To put this into perspective, as of the end of March, the total notional value of global OTC derivatives is futures and options reached a total of $492 trillion at the end of 2015. DB’s share is 9.5% of the global total, yet it has assets of only $1.9 billion, 11th largest in the world. According to the Office of the Comptroller of the Currency (OCC) of the US Dept. of the Treasury, at the end of the 1Q2016 the total notional value of derivatives in US banks was $192 trillion. At the end of the 3rd quarter of 2008, the notional amount of derivatives held by US commercial banks was $175.8 trillion. So, in spite of the forced downsizing of bank activities to reduce risk, the amount of exposure to derivatives has risen.
Now take a look at the total notional value of futures and options traded on global exchanges (in millions):
And now look at total notional value of global OTC derivatives (in millions):
After looking at these two graphs, it leads me to believe that exchange traded derivatives is becoming a commonly accepted asset class for everyday investors, a class that was once dominated by institutional players, who now see their exposure forcibly reduced due to more stringent regulations. Warren Buffett famously stated in the 2002 Berkshire Hathaway annual report, “In my view, derivatives are financial weapons of mass destruction, carrying dangers that, while now latent, are potentially lethal.” In a sense he was wrong, we assume that banks, with all their computing and risk management might, are able to use derivatives wisely. In another sense, Buffett was absolutely right: weapons in the wrong hands can truly become destructive.

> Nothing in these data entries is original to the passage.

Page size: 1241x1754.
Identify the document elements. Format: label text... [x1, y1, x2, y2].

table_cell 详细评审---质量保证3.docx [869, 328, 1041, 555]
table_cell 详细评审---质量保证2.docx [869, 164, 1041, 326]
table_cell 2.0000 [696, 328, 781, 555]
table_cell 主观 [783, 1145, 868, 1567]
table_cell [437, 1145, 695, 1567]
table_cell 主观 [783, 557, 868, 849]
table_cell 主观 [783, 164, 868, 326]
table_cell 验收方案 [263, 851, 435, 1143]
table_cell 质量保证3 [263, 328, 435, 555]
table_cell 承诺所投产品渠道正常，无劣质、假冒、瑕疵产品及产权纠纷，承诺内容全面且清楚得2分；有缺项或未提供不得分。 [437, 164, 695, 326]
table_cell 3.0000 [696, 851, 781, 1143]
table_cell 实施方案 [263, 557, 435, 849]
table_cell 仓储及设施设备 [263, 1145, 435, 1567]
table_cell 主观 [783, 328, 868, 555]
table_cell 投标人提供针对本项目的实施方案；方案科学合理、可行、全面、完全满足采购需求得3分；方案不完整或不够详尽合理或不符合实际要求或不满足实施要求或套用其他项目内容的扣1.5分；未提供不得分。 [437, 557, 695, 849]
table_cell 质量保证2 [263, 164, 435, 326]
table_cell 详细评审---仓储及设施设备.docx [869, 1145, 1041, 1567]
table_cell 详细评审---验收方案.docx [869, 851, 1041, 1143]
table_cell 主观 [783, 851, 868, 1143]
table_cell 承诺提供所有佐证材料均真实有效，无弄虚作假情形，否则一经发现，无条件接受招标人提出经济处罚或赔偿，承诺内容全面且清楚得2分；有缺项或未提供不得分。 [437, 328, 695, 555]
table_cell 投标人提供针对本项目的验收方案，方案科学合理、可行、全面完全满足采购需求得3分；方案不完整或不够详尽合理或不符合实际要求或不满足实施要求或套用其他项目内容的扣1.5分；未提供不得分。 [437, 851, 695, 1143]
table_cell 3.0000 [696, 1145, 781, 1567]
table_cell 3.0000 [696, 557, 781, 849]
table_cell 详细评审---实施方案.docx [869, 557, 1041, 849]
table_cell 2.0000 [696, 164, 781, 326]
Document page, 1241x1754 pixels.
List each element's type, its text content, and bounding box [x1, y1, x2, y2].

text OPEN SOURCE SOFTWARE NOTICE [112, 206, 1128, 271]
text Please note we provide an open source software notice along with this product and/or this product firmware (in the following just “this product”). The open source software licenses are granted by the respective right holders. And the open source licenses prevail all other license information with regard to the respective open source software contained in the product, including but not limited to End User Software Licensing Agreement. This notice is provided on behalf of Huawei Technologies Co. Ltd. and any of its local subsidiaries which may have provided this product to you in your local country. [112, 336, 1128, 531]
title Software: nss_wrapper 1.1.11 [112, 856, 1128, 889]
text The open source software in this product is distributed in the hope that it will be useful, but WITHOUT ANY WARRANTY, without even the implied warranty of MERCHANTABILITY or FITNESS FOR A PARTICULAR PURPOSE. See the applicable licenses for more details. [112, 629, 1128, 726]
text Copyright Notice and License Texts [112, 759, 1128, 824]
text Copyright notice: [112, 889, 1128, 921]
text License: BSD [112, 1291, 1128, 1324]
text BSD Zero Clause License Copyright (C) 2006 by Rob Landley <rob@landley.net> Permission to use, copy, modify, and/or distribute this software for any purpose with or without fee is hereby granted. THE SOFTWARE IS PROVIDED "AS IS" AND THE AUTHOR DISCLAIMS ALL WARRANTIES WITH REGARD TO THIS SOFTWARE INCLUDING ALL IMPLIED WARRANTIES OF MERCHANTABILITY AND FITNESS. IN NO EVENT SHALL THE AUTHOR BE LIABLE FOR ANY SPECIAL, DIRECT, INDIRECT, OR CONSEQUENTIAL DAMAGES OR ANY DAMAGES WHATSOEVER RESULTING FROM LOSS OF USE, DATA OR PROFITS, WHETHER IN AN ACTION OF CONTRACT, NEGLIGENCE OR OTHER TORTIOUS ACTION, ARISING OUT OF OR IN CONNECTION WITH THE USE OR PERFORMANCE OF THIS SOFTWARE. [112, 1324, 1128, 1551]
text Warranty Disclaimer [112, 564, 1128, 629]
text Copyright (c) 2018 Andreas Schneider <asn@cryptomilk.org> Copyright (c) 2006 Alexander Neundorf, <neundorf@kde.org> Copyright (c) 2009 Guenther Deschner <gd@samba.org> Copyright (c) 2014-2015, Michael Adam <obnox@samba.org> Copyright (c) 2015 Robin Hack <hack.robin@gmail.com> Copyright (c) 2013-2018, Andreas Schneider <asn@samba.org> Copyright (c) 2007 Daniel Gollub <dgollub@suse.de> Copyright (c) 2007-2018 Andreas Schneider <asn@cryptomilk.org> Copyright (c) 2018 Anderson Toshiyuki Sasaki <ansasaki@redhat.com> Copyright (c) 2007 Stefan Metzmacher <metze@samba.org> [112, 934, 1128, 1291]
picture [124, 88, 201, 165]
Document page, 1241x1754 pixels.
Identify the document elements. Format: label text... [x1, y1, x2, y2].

Now seems like a great moment to recommend you read today’s Weekly Market Comment from John P. Hussman. In it he summarizes the difference between paper wealth and value. He states that the change in total market capitalization, such as the one we saw following the Brexit vote, is not what investors should be afraid of, nor should it be indicative of “value”. Instead, it is best to focus on the ratio of Total Financial Assets / Disposable Personal Income. He posits, quite successfully, that this ratio is near all time highs and reflects extreme valuations. Then he goes on to invert the historical graph of this ratio and superimposes it on the subsequent 12-year S&P 500 nominal annual total return.
Say what you will, but I believe this pretty much makes my point when I say that world financial markets are teetering on a precipice and it looks like it is a long way down.
Regarding my model, it would be nice if I could incorporate Gold and Silver into the strategy, but it is difficult since they reflect much more than “Risk On” or “Risk Off”. They both serve as a hedge against inflation and/or heightened risk awareness. It is important to remember that, ideally, inflation is a good indication of expansion and it could move inversely to US Treasury yields. Unfortunately, we are passing through a scenario where, in my view, inflation in some corners is transitory at best. I am more concerned about valuations and monetary policies that may very well upset the entire table. Among the risks to bond bears and equity bulls are Chinese Yuan devaluation, Japanese Yen destruction, Euro Zone slow implosion. All of this on top of the remnants of the commodity crush that we have seen in oil, copper and iron ore. The full effects of the slowdowns this has initiated around the world is taking a long time to show in credit. The time to pay the piper is near. Unless I am proven wrong, the Absolute Return strategy should continue to be an excellent indicator and core allocation for those who prefer to sleep well at night.